▶ Exercise instructions:
Report every line in the data below that contains the word "свой", and reproduce each such line in full.

▼

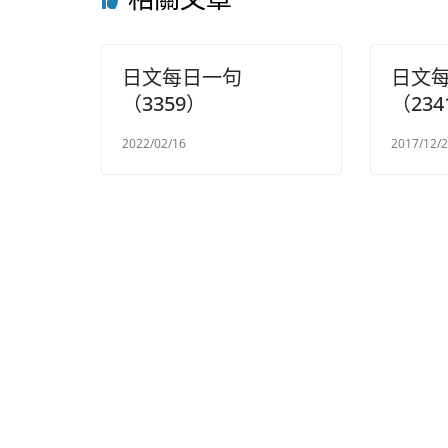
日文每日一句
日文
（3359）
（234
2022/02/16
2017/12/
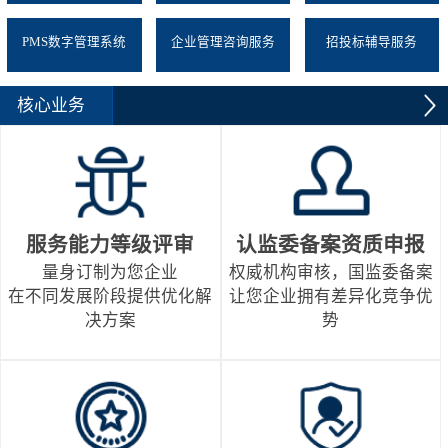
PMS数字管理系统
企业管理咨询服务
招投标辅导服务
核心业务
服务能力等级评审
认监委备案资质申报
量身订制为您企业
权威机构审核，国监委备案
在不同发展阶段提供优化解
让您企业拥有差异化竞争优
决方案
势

▲
▼

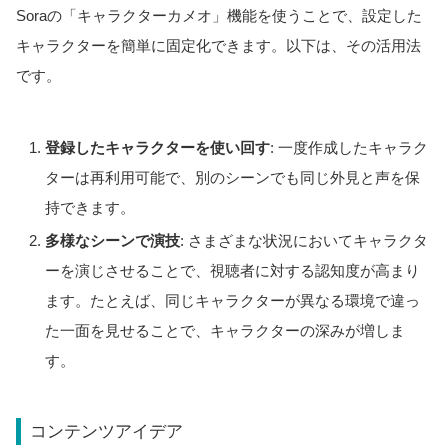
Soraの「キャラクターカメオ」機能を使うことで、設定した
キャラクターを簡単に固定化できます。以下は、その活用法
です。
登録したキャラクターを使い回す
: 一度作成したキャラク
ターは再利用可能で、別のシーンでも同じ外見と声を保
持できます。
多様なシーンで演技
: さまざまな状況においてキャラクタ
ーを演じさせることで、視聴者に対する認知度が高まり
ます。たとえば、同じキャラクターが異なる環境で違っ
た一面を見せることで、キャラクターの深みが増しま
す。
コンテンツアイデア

▲
▼

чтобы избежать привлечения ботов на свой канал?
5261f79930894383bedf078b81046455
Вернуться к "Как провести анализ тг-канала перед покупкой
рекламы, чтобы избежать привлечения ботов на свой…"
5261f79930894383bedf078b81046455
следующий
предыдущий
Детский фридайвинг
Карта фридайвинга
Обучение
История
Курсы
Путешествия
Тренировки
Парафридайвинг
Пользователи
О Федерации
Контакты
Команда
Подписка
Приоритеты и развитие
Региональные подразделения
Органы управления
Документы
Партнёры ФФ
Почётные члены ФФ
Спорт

▲

▶ Response to this task:
чтобы избежать привлечения ботов на свой канал?
рекламы, чтобы избежать привлечения ботов на свой…"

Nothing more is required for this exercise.